• Study questions:
**A.** Answer these from the logistic regression walkthrough below, one line each, marked the same way.
(i) In what units is income given?
(ii) How many rows does the fake data frame have?
(iii) What intercept and slope on income define Z?
**B.** Go on with the presidential support walkthrough below, picking up after its final plotting line.

Intepretation#

import numpy as np
import pandas as pd
import statsmodels.api as sm
from sklearn.linear_model import LogisticRegression
import seaborn as sns
import patsy
sns.set(rc={'figure.figsize':(11.7,8.27)})

Fake Data Example: President Support#

Suppose we have the data below, where income is the independent variable (in 10,000s). The dependent variable is a binary variable, indicating presidential support.

def inverse_logit(x):
    return(1 / (1 + np.exp(-x)))

n = 500
np.random.seed(0)
df = pd.DataFrame({
    "income":np.random.normal(4,1,n)
})

df["Z"] = -1.4 + 0.33*df["income"] 
df["probs"] = inverse_logit(df["Z"])
df["pres_support"] = np.random.binomial(size=n, n=1, p=df["probs"])
df["pres_support"].value_counts()

sns.regplot(df["income"], df["pres_support"], lowess=True)

(Dataset entries)
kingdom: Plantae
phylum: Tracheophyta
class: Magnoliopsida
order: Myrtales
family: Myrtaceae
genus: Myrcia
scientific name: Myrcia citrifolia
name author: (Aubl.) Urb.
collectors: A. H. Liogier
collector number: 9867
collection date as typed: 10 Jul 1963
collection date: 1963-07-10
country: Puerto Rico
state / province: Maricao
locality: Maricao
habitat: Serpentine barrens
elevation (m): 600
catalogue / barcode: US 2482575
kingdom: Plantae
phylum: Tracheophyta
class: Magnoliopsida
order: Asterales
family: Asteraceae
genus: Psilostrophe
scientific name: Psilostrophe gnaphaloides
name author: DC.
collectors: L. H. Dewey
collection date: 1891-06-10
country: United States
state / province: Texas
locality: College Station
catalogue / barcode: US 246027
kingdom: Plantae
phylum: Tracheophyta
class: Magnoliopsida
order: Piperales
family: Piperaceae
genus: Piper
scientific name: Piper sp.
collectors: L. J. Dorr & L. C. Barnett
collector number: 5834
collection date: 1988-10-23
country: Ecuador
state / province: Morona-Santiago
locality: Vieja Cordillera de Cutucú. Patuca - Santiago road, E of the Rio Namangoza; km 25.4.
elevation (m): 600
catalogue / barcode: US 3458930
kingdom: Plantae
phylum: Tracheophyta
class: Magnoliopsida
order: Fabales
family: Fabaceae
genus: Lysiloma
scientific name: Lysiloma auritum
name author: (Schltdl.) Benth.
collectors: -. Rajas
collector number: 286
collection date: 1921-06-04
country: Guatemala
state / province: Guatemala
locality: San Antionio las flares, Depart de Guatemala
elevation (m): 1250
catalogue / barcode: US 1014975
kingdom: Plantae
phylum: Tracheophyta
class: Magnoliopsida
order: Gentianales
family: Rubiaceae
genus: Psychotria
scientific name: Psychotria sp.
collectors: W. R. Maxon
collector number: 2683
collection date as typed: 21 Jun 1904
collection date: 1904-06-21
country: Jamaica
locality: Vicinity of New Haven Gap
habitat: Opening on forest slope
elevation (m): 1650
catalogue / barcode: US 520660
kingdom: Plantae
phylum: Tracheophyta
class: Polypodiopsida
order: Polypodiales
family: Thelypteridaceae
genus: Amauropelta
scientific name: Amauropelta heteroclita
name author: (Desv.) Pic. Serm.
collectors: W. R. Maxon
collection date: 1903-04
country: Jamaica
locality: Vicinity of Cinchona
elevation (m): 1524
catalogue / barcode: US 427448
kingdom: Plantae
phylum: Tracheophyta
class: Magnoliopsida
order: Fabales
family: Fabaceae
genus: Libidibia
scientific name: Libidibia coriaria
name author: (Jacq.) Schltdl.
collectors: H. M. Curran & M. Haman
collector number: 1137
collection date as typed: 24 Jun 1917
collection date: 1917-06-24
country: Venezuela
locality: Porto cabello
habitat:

• Answers to the tasks:
**A.**
(i) In 10,000s.
(ii) 500.
(iii) An intercept of -1.4 and a slope of 0.33.

**B.**
/home/chansoo/projects/statsbook/.venv/lib/python3.8/site-packages/seaborn/_decorators.py:36: FutureWarning: Pass the following variables as keyword args: x, y. From version 0.12, the only valid positional argument will be `data`, and passing other arguments without an explicit keyword will result in an error or misinterpretation.
  warnings.warn(
<Axes: xlabel='income', ylabel='pres_support'>
../../../../../_images/4ffd55ec45371cfe257542fc56204d91752833a9b46888dbe001e122b10a15ed.png
f = 'pres_support ~ income'
y, X = patsy.dmatrices(f, df, return_type='dataframe')
mod = sm.Logit(y, X)
res = mod.fit()
res.summary()
Optimization terminated successfully.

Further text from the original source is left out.